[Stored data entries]
______________________________

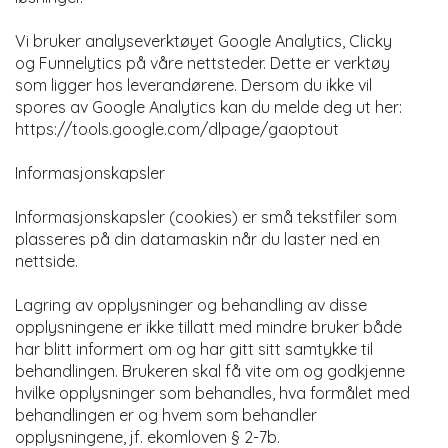
Vi bruker analyseverktøyet Google Analytics, Clicky
og Funnelytics på våre nettsteder. Dette er verktøy
som ligger hos leverandørene. Dersom du ikke vil
spores av Google Analytics kan du melde deg ut her:
https://tools.google.com/dlpage/gaoptout
Informasjonskapsler
Informasjonskapsler (cookies) er små tekstfiler som
plasseres på din datamaskin når du laster ned en
nettside.
Lagring av opplysninger og behandling av disse
opplysningene er ikke tillatt med mindre bruker både
har blitt informert om og har gitt sitt samtykke til
behandlingen. Brukeren skal få vite om og godkjenne
hvilke opplysninger som behandles, hva formålet med
behandlingen er og hvem som behandler
opplysningene, jf. ekomloven § 2-7b.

______________________________

Work required: Using the entries above, give again each line from the one containing "hvilke opplysninger som" through the last line, exactly and only those.

Task answer:
hvilke opplysninger som behandles, hva formålet med
behandlingen er og hvem som behandler
opplysningene, jf. ekomloven § 2-7b.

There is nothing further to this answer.